55. This approach to the evidence leads, of course, to the position that Boots and HMRC are to be taken to have agreed a method of accounting for VAT on the voupons which paragraph 7.18 did not in fact permit. Faced with this difficulty, the Tribunal (in paragraph 97) decided that the agreement was not in fact one to apply paragraph 7.18 in its correct interpretation but rather to account for VAT on the voupon promotions in a way which corresponded to paragraph 7.18 had it in fact applied. In their Respondents' Notice, Boots seek to finesse this conclusion by contending that the Tribunal's decision can be treated as a finding that the parties had agreed to apply a particular accounting method to the voupons independent of (and presumably regardless of the meaning and effect of) paragraph 7.18. There is no evidence to support this view of the agreement. The parties were throughout concentrated on the meaning of paragraph 7.18 but the treatment of their correspondence as reaching a conclusion that is somehow divorced from the proper application of paragraph 7.18 was the only way of avoiding a finding that the parties had agreed to adopt a formula which did not in fact apply."

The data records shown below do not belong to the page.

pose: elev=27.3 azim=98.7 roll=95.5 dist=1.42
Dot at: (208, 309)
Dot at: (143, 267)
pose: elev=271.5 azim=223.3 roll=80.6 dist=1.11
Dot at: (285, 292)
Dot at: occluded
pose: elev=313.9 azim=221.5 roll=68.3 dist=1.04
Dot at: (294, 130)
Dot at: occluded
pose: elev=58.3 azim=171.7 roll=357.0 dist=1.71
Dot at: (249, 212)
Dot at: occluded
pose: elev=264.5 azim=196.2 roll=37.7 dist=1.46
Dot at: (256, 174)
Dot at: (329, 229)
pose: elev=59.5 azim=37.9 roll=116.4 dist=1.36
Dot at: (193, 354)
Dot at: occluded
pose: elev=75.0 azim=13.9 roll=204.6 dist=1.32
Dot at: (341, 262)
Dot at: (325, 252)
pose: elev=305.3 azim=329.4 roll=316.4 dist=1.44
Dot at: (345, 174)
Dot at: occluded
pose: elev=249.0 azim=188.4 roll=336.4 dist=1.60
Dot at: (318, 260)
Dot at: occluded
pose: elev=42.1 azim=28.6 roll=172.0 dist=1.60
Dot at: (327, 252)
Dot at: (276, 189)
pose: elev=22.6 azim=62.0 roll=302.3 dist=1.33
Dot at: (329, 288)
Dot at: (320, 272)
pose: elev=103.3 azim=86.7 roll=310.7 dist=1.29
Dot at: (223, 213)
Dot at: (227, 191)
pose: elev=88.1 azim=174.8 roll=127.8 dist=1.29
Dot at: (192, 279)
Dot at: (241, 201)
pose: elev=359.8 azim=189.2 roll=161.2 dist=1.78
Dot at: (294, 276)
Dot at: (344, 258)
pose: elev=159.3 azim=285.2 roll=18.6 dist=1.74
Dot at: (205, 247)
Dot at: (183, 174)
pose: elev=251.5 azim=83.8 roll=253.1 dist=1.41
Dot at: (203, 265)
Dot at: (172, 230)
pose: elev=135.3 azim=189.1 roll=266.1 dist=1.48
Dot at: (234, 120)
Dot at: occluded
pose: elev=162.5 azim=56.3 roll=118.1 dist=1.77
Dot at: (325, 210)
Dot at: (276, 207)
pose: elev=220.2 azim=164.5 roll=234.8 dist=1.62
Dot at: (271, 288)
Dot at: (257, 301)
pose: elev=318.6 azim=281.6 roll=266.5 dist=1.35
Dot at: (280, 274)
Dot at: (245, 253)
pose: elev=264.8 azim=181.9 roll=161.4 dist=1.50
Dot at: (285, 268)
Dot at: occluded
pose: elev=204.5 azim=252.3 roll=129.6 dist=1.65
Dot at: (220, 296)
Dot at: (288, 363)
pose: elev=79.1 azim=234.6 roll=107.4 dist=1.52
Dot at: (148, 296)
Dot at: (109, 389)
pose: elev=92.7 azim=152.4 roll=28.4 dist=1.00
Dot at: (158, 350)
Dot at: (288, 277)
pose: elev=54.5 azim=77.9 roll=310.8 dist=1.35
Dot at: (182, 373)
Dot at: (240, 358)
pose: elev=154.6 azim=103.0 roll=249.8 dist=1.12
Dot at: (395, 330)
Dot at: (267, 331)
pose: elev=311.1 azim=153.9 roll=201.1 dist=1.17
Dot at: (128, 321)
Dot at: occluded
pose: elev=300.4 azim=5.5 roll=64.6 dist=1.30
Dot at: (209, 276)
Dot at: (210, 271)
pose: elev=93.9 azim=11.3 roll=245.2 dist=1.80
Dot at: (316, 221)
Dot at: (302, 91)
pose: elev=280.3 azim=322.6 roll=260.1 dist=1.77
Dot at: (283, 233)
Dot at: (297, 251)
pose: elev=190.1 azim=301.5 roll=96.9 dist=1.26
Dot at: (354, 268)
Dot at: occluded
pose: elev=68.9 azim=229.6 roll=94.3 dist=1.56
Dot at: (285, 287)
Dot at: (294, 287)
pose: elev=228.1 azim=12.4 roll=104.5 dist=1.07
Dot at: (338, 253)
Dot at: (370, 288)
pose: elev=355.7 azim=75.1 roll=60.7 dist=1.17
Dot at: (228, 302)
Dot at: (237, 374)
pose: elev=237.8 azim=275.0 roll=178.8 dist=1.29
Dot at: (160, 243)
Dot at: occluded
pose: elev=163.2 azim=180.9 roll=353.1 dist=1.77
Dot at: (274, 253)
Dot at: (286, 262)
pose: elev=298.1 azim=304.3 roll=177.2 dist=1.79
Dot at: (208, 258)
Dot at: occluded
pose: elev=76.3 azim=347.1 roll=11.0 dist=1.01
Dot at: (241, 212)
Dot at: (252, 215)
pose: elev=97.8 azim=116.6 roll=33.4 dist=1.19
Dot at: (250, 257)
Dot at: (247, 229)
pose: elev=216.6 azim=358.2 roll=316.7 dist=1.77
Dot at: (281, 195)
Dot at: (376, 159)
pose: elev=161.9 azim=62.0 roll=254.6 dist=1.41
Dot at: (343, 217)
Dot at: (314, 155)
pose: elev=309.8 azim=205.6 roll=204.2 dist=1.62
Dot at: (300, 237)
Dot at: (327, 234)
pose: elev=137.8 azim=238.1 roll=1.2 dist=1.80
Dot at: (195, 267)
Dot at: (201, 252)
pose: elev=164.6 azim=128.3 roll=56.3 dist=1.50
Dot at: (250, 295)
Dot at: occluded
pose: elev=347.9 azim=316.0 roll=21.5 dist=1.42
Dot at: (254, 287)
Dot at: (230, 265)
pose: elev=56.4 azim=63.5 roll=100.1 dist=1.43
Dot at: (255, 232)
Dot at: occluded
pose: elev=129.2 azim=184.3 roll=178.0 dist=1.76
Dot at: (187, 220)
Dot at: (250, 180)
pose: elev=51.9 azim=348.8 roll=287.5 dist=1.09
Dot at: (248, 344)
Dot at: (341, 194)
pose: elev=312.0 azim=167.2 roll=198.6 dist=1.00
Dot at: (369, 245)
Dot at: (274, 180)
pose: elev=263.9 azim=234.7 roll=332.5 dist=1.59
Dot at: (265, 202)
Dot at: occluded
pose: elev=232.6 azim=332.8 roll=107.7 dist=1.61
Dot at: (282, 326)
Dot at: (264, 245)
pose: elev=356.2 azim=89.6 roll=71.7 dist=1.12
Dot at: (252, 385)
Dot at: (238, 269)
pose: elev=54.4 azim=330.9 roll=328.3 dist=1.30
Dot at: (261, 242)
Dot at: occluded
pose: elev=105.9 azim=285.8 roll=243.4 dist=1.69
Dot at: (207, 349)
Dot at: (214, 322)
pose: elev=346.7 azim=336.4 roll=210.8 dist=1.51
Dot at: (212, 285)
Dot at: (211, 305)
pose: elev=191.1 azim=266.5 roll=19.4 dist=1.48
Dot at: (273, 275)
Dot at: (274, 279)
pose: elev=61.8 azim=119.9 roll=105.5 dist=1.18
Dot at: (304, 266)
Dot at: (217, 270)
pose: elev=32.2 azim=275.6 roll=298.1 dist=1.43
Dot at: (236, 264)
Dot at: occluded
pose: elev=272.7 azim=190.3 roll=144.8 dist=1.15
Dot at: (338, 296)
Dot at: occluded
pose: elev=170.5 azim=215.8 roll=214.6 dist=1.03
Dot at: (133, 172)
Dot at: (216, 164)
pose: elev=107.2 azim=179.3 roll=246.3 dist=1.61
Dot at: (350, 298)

"56. This difficulty is the direct consequence in my judgment of the Tribunal's failure to base their conclusions on the evidence. Indeed, it is not an exaggeration in this case to say that the decision was reached almost despite it. It is obvious that the only issue between Mr Hall and Mr Pernavas was whether paragraph 7.18 applied. Mr Hall (as he admitted in evidence) was not asking in terms to amend the BRS because he did not believe it was necessary to do so. Throughout the correspondence he continued to believe that Boots was entitled to rely on paragraph 7.18 and that was the only point he was seeking to establish. The Tribunal's treatment of the correspondence completely mischaracterises the matter in issue and transforms it into a process of negotiation which it never was. The correct explanation for the letter of 28th November which the Tribunal established by its earlier rulings on the correct tax treatment of voupons both under Schedule 6 and Notice 727/4 was that by then both Mr Hall and Mr Pernavas were wrong about the meaning of paragraph 7.18. It is not possible in my view to convert what began as a claim under section 80 VATA for the recovery of overpaid tax based on a mutual but mistaken view of the law into an agreement to apply that tax treatment regardless of whether it is otherwise legally justified. On the evidence before the Tribunal it is clear that Mr Pernavas and HMRC would not have sanctioned the repayment had they adhered to the correct view of paragraph 7.18 and this is confirmed by the fact that they sought to recover the tax once they realised that their concession had been wrongly made."